In the case of architecture, it allows for a common set of conversations to occur between IT solutions providers, the business owners and the finance teams. Architects now have the primary responsibility to lay down the general rules for which IT may operate, and when and if exceptions to those rules can be acceptable to the organization to ensure a more efficient and affordable path to modernization/ transformation for the next generation of systems to follow.

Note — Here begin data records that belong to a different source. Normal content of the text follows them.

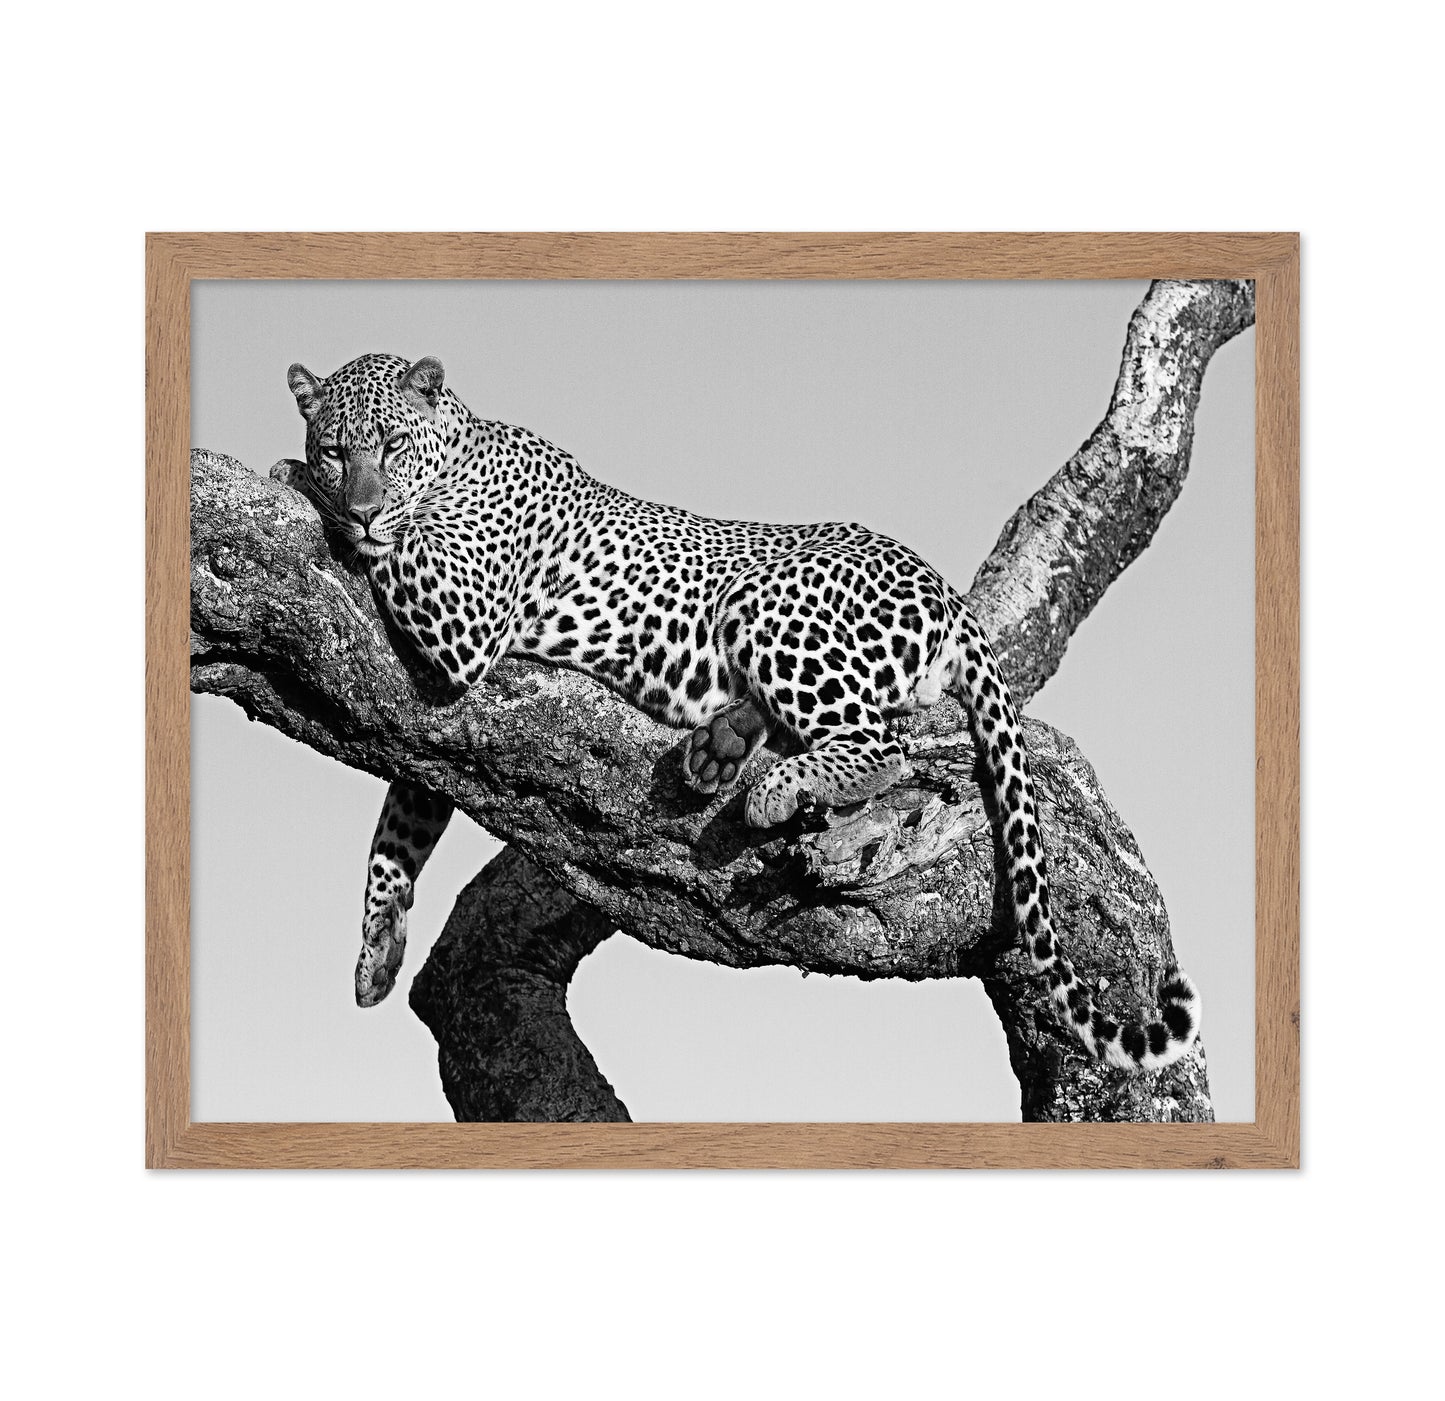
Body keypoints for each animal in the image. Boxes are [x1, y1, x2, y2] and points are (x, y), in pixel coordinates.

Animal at [273, 351, 1201, 1073]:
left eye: (390, 446)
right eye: (337, 449)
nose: (358, 504)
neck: (460, 448)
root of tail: (943, 589)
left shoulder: (462, 617)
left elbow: (400, 553)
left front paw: (295, 483)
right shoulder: (432, 725)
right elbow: (401, 821)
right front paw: (377, 947)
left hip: (768, 600)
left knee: (885, 743)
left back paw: (773, 785)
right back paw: (719, 746)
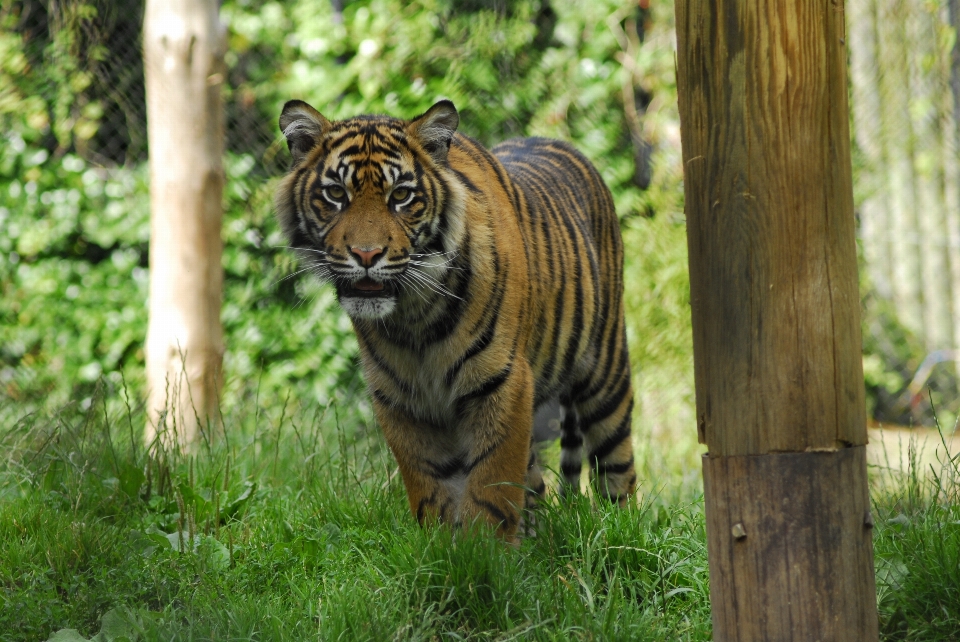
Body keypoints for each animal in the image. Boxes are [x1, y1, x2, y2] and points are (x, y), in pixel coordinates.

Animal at [276, 99, 636, 540]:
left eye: (401, 195)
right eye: (335, 193)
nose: (366, 255)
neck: (414, 316)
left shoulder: (502, 382)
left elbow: (492, 484)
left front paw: (484, 551)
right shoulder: (399, 398)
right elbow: (430, 486)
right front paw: (445, 547)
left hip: (605, 374)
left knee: (617, 469)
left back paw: (621, 534)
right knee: (536, 483)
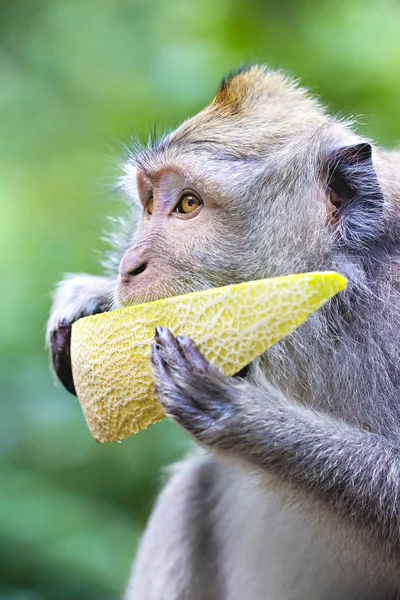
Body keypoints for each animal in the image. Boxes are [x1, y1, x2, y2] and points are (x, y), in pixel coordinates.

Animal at [47, 67, 400, 600]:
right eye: (148, 202)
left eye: (188, 204)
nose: (129, 267)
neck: (336, 302)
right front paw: (89, 298)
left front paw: (238, 414)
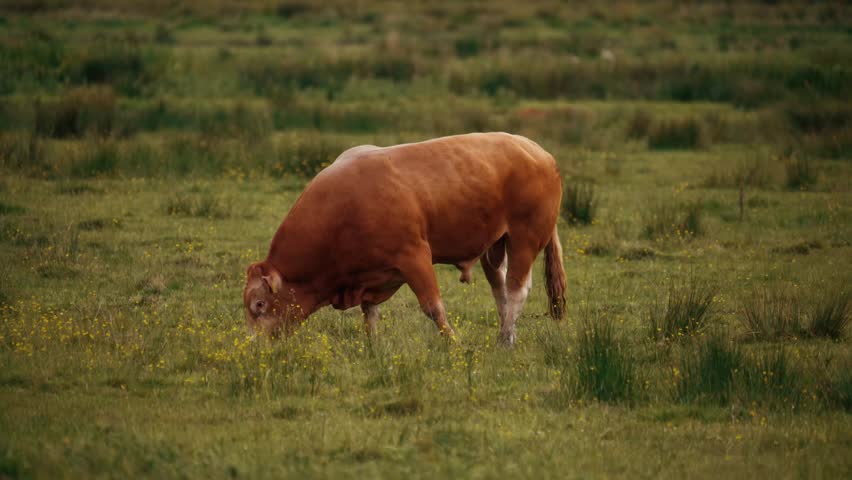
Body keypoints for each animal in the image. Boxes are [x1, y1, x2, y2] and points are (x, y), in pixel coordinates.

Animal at [243, 132, 566, 345]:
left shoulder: (414, 256)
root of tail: (539, 151)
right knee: (500, 290)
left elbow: (433, 308)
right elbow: (369, 312)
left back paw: (506, 340)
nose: (253, 347)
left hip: (525, 238)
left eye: (258, 305)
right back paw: (504, 332)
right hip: (494, 247)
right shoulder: (370, 277)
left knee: (516, 289)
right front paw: (372, 347)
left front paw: (452, 343)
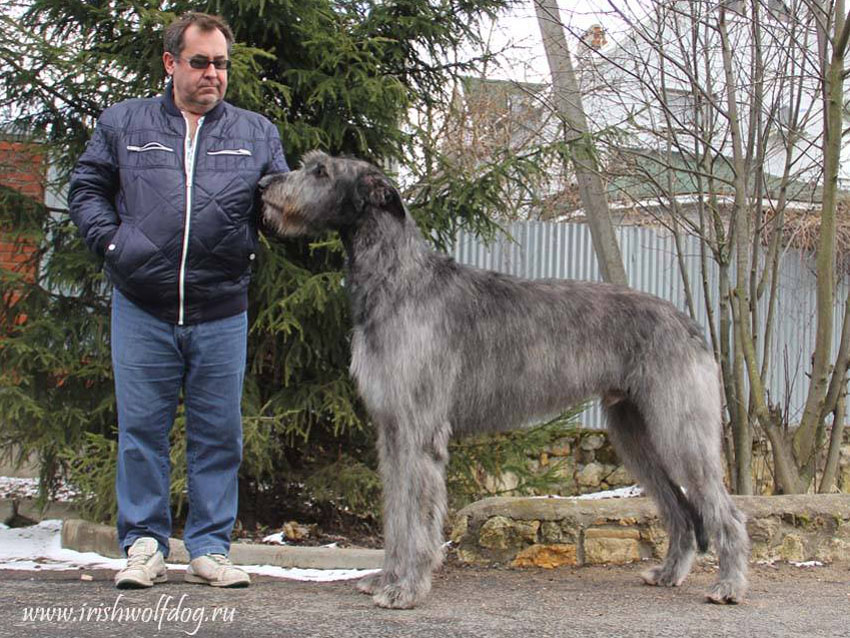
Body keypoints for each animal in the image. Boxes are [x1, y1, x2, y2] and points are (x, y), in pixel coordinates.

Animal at [260, 152, 748, 612]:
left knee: (725, 510)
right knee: (680, 510)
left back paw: (728, 585)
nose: (264, 184)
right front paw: (386, 579)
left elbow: (417, 515)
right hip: (634, 431)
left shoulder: (419, 429)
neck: (399, 279)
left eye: (320, 171)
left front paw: (407, 589)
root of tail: (691, 325)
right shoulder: (392, 430)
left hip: (680, 427)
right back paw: (669, 573)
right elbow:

Engineering today at the speed of Agile/DevSecOps now has a greater responsibility to enforce best practices, like secure software development, design for resiliency and continuous improvement in operations through practices like ITILv4 and site reliability engineering (SRE). In many large government systems, engineering must also ensure the harmonization of both the software supply chain and the hardware supply chain inherent with cyber physical systems. Engineering at all steps in the process must make sure that both (hardware and software) stay aligned, patched, tested and compliant with all governing laws, policies and mandates. The NIST SP- 800-160 volumes 1, 2 and the forthcoming 3 provide ample guidance and support for systems engineering best practices. The guidance and best practices are readily available, but there is an art to the application of the science. As Andrew Jassy, CEO of Amazon Web Services has been saying for some time now, “there is no compression algorithm for experience.”